▶ Aim of the task
Go through the listing below and repeat it exactly, omitting each picture.

[Start of Attachment]

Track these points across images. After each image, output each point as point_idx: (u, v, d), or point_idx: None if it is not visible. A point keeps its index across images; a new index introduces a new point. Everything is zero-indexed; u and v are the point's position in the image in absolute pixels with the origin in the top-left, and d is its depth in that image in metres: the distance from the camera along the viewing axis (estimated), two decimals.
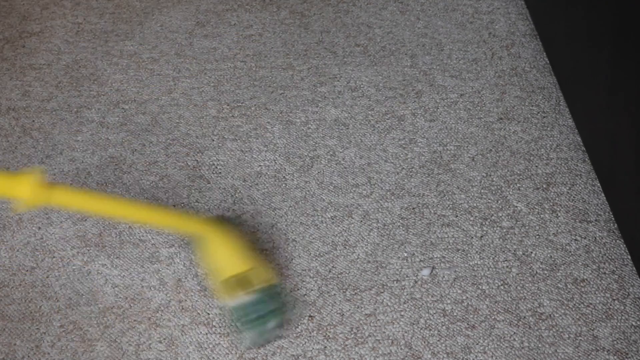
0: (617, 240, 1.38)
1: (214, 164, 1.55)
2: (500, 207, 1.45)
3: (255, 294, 1.23)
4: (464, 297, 1.31)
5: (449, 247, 1.38)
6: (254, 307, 1.23)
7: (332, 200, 1.47)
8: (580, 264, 1.35)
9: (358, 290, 1.33)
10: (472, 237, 1.40)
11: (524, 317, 1.28)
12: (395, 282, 1.34)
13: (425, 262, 1.36)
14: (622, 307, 1.28)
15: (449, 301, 1.31)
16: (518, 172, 1.51)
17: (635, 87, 1.24)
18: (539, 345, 1.24)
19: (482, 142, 1.57)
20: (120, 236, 1.43)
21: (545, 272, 1.34)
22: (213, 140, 1.61)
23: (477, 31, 1.84)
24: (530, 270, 1.34)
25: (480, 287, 1.32)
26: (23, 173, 1.05)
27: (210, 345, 1.26)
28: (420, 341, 1.25)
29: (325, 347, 1.25)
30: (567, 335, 1.25)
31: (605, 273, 1.33)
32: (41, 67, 1.80)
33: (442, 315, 1.29)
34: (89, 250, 1.41)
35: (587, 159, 1.52)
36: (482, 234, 1.40)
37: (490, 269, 1.35)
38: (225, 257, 1.26)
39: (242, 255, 1.26)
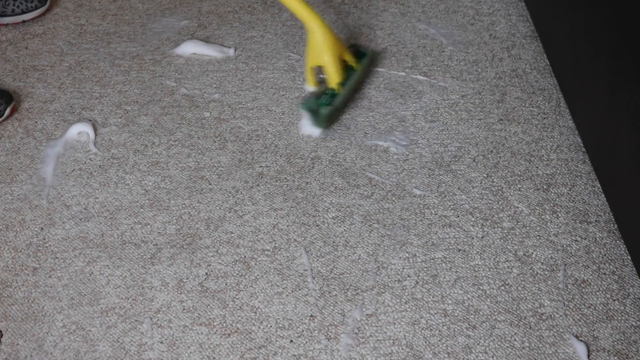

[End of Attachment]

▶ Solution below
Track these points across images. After each image, output each point as point_idx: (u, v, d), or point_idx: None if it is not visible. A point keeps its index across images; a new index introduces a new point. Everything is zero-indexed; u and v are the point's position in the image in absolute pixels with the origin in the top-left, and d is its depth in that image in metres: the distance from the camera along the viewing axis (estimated), two decimals.
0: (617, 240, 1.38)
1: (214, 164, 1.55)
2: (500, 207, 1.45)
3: (255, 294, 1.23)
4: (464, 297, 1.31)
5: (449, 247, 1.38)
6: (254, 307, 1.23)
7: (332, 200, 1.47)
8: (580, 264, 1.35)
9: (358, 290, 1.33)
10: (472, 237, 1.40)
11: (524, 317, 1.28)
12: (395, 282, 1.34)
13: (425, 262, 1.36)
14: (622, 307, 1.28)
15: (449, 301, 1.31)
16: (518, 172, 1.51)
17: (635, 87, 1.24)
18: (539, 345, 1.24)
19: (482, 142, 1.57)
20: (120, 236, 1.43)
21: (545, 272, 1.34)
22: (213, 140, 1.61)
23: (477, 31, 1.84)
24: (530, 270, 1.34)
25: (480, 287, 1.32)
26: (23, 173, 1.05)
27: (210, 345, 1.26)
28: (420, 341, 1.25)
29: (325, 347, 1.25)
30: (567, 335, 1.25)
31: (605, 273, 1.33)
32: (41, 67, 1.80)
33: (442, 315, 1.29)
34: (89, 250, 1.41)
35: (587, 159, 1.52)
36: (482, 234, 1.40)
37: (490, 269, 1.35)
38: (225, 257, 1.26)
39: (242, 255, 1.26)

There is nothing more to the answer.